I struck up a nice conversation with the only other person in the waiting room, a woman with a cast on her arm, a hoodie covering her shoulders, and a bad romance novel in her lap. Her husband, who was scheduled for a colonoscopy before Harleigh's, was back getting prepped. She was (not because she seemed, but because she admitted) whacked out on pain killers from tendonitis surgery the day before, and her son was asleep in their pickup truck out in the parking lot waiting on daddy's procedure to end so he could cart them all off to sister's weekly doctor appt. for injections of some sort. I had the common sense to let the conversation trail off or I'd never enjoy the peace and quiet of my book or the guilty pleasure of yet another episode of "I Love Lucy."
I was told by Shannon, the outpatient check-in lady (and by this time I was on a first-name basis with most of the hospital staff) that breakfast starts at 8AM. So around 8:30 I headed to the cafeteria which again felt like going back to being seven. For $3.00 (and a generous dose of "have a bless-ed day" from the hair-netted servers), I got real scrambled eggs (Miss Inez told me they were real), link sausage, and grits. The breakfast buffet variety far exceeded just those three items; it was like a meat extravaganza, and with cafeteria tray in hand, I settled into a cozy booth in a postage-stamp size dining room and read while half-listening to orderlies and nurses at the table next to me. Their thick southern accents almost begged translation, and the sweetness of country life oozed from every pore of every person and wall surrounding me.

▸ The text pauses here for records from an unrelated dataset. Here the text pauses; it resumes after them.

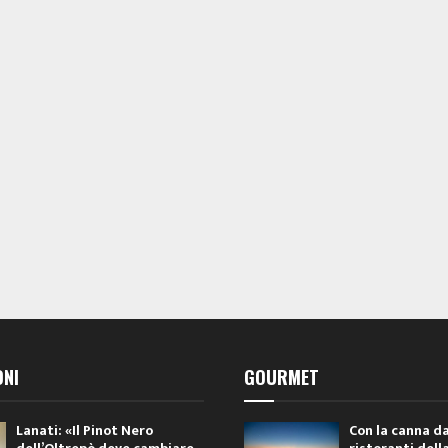
ONI
GOURMET
Lanati: «Il Pinot Nero
Con la canna da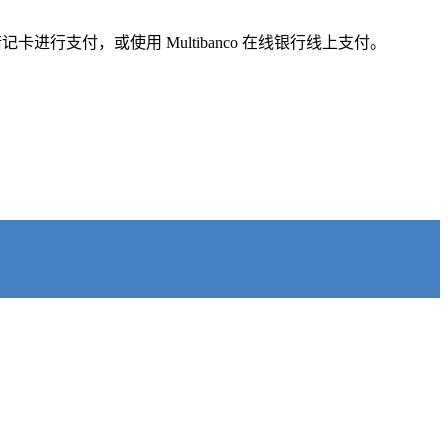
卡进行支付，或使用 Multibanco 在线银行线上支付。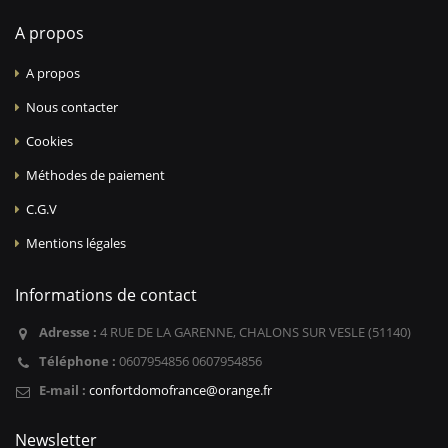
A propos
A propos
Nous contacter
Cookies
Méthodes de paiement
C.G.V
Mentions légales
Informations de contact
Adresse :
4 RUE DE LA GARENNE, CHALONS SUR VESLE (51140)
Téléphone :
0607954856 0607954856
E-mail :
confortdomofrance@orange.fr
Newsletter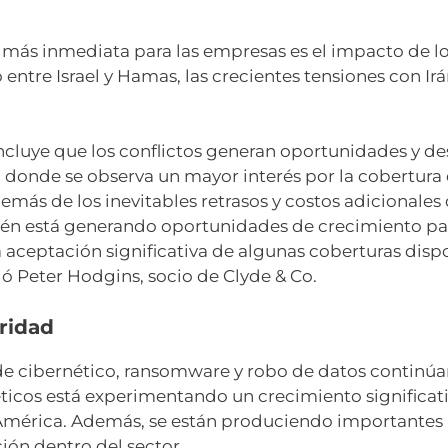
ás inmediata para las empresas es el impacto de los 
o entre Israel y Hamas, las crecientes tensiones con Ir
ncluye que los conflictos generan oportunidades y des
donde se observa un mayor interés por la cobertura 
Además de los inevitables retrasos y costos adicionales
bién está generando oportunidades de crecimiento par
aceptación significativa de algunas coberturas dispo
aló Peter Hodgins, socio de Clyde & Co.
ridad
ude cibernético, ransomware y robo de datos contin
ticos está experimentando un crecimiento significativ
y América. Además, se están produciendo importantes
ón dentro del sector.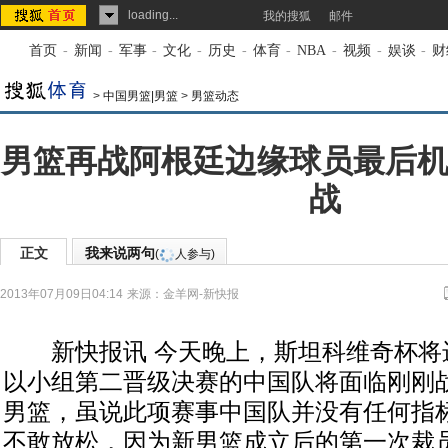
loading...
我的搜狐
邮件
首页
-
新闻
-
军事
-
文化
-
历史
-
体育
-
NBA
-
视频
-
娱谈
-
财
>
中国男篮|男篮
>
男篮动态
男篮再战阿根廷边缘球员最后机
战
正文
我来说两句
(
人参与)
2013年07月09日04:14
来源：
金羊网-新快报
新快报讯 今天晚上，斯坦科维奇杯将
以小组第二晋级决赛的中国队将面临刚刚
男篮，虽说此项赛事中国队并没有任何指
不敢放松，因为新男篮成立后的第一次裁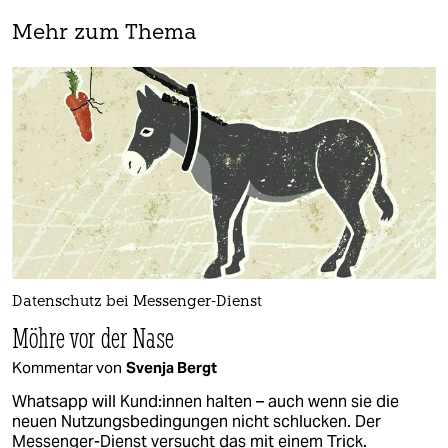
Mehr zum Thema
Datenschutz bei Messenger-Dienst
Möhre vor der Nase
Kommentar von
Svenja Bergt
Whatsapp will Kun­d:in­nen halten – auch wenn sie die
neuen Nutzungsbedingungen nicht schlucken. Der
Messenger-Dienst versucht das mit einem Trick.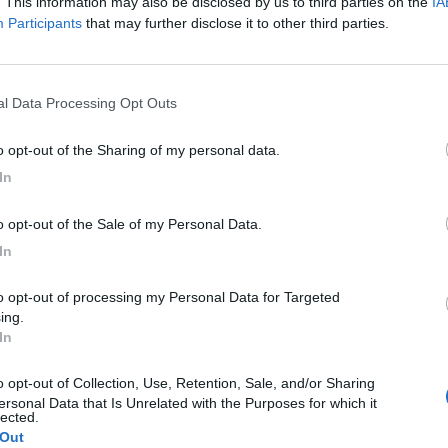
. This information may also be disclosed by us to third parties on the
IA
Participants
that may further disclose it to other third parties.
ne
e della tua città direttamente sul tuo smartphone.
nal Data Processing Opt Outs
to opt-out of the Sharing of my personal data.
In
to opt-out of the Sale of my Personal Data.
In
ing.
In
ersonal Data that Is Unrelated with the Purposes for which it
lected.
 Out
C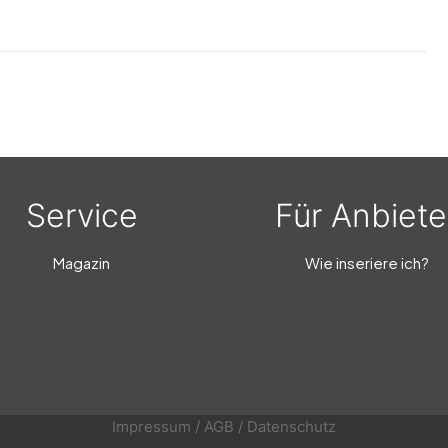
Service
Für Anbiete
Magazin
Wie inseriere ich?
Impressum
/
AGB
/
Datenschutz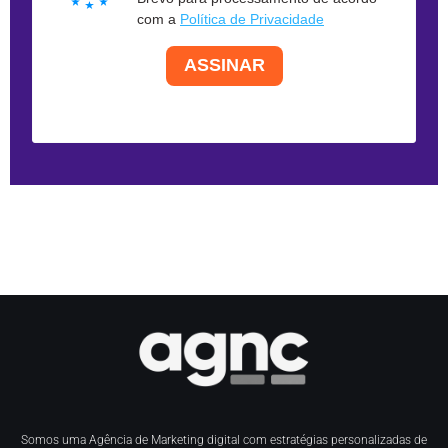
com a
Política de Privacidade
ASSINAR
Somos uma Agência de Marketing digital com estratégias personalizadas de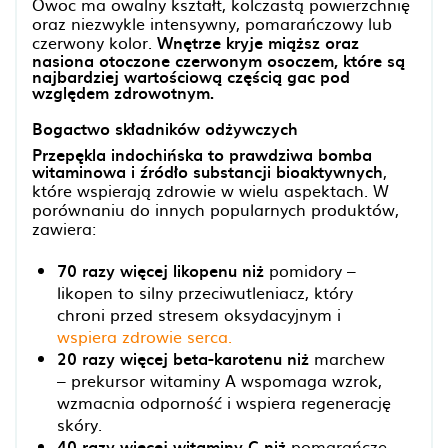
Owoc ma owalny kształt, kolczastą powierzchnię
oraz niezwykle intensywny, pomarańczowy lub
czerwony kolor.
Wnętrze kryje miąższ oraz
nasiona otoczone czerwonym osoczem, które są
najbardziej wartościową częścią gac pod
względem zdrowotnym.
Bogactwo składników odżywczych
Przepękla indochińska to prawdziwa bomba
witaminowa i źródło substancji bioaktywnych
,
które wspierają zdrowie w wielu aspektach. W
porównaniu do innych popularnych produktów,
zawiera:
70 razy więcej likopenu niż
pomidory –
likopen to silny przeciwutleniacz, który
chroni przed stresem oksydacyjnym i
wspiera zdrowie serca.
20 razy więcej beta-karotenu niż
marchew
– prekursor witaminy A wspomaga wzrok,
wzmacnia odporność i wspiera regenerację
skóry.
40 razy więcej witaminy C niż
pomarańcze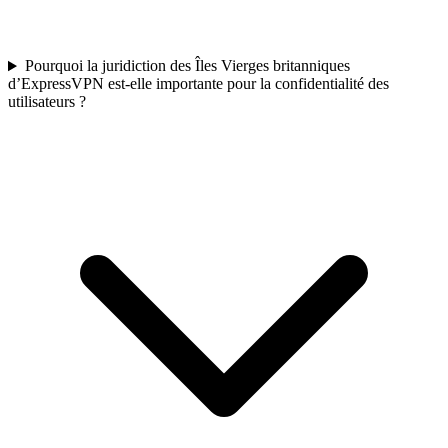
Pourquoi la juridiction des Îles Vierges britanniques
d’ExpressVPN est-elle importante pour la confidentialité des
utilisateurs ?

Sometimes when I'm in the ATL hospital monstrosities, I feel a feudal system of medical personnel surrounding me. I figure that the surgeons probably dwell in Tuxedo Park or hoof it in from Country Club of the South, and after performing surgeries to the piped in swell of classical music, then return home to Bitzie and an obligatory evening cocktail party at the estate of Grant and Mindy Rutherford across town. Here, in this Metter hospital, everyone from the janitor to the brain surgeon (well, I'm exaggerating a tad, not sure they do brain surgery in Candler County) are all of the same stock. The physician performing Harleigh's colonoscopy is probably the second cousin of the aforementioned ample-bosomed nurse, everyone in the procedure room is recounting the town middle school's last evening's production of "Annie Get Your Gun" and abuzz with the excitement of this weekend's tractor pull, and my sweet girl is going under to the familiar twang of Taylor Swift.
The Way to Truly Enjoy Hospital Waiting
It's all in the observing. But it can't be overt. It's got to be disguised behind a book or a blank stare at a TV screen. People are fascinating. A phone conversation between Paw Paw and his middle-aged daughter about picking up little oh-you've-got-to-hear-what-she-did-at-iHop Amber can be as riveting as a Steven Spielberg blockbuster. The mundane of real life, as evidenced in the success of "Seinfeld" and "Curb Your Enthusiasm," is palpable and dramatic, relatable and funny. As opposed to the big screen, where you walk away thinking "if only I could be that pretty, that smart, that whatever," living in the moment, even if it's in lil ol Metter, GA, reminds us that we're all from the same stock. Don't let those moments, as simple and fleeting as they are, slip by you without appreciating them in all their mundane glory.